START Information shown

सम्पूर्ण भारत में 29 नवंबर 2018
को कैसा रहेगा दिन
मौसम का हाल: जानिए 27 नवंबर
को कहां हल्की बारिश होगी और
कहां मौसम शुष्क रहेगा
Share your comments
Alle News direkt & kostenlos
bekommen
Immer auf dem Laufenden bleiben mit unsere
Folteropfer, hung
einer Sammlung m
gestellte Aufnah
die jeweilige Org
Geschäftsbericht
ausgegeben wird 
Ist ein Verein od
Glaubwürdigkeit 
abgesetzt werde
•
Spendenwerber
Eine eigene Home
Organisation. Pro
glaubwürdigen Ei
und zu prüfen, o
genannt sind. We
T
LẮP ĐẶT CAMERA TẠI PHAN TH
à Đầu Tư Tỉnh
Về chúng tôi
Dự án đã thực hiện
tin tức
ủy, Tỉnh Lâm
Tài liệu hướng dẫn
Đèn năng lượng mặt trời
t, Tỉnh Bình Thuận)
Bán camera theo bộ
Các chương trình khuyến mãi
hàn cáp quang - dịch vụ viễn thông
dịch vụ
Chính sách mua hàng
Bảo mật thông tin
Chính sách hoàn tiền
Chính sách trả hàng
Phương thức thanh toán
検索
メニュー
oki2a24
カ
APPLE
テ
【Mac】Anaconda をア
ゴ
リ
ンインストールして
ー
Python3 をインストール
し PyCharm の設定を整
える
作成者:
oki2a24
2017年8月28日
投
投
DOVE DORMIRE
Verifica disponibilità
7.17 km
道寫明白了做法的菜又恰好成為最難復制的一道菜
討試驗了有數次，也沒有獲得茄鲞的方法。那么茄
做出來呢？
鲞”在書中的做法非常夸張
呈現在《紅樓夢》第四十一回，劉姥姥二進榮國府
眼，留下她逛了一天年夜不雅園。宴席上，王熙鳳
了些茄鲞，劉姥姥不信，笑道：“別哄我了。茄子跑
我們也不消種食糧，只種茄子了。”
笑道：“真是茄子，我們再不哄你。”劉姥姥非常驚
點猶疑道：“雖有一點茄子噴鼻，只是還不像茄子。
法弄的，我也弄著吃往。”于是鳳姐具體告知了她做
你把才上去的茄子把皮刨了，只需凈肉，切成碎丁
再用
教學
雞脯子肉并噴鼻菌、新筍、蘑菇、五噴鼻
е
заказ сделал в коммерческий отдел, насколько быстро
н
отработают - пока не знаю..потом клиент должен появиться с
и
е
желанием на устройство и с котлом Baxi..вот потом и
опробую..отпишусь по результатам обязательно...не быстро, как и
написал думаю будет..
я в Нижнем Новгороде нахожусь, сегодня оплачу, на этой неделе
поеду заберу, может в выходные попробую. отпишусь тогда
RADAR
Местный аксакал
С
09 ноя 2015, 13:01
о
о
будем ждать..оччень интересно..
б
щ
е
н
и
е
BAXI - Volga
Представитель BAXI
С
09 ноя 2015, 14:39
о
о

END Information shown

*What the task asks*
Every line from the line containing "отработают - пока" through the line containing "я в Нижнем Новгороде" in the records above must be retyped exactly. Leave out the rest.

*Exercise solution*
отработают - пока не знаю..потом клиент должен появиться с
и
е
желанием на устройство и с котлом Baxi..вот потом и
опробую..отпишусь по результатам обязательно...не быстро, как и
написал думаю будет..
я в Нижнем Новгороде нахожусь, сегодня оплачу, на этой неделе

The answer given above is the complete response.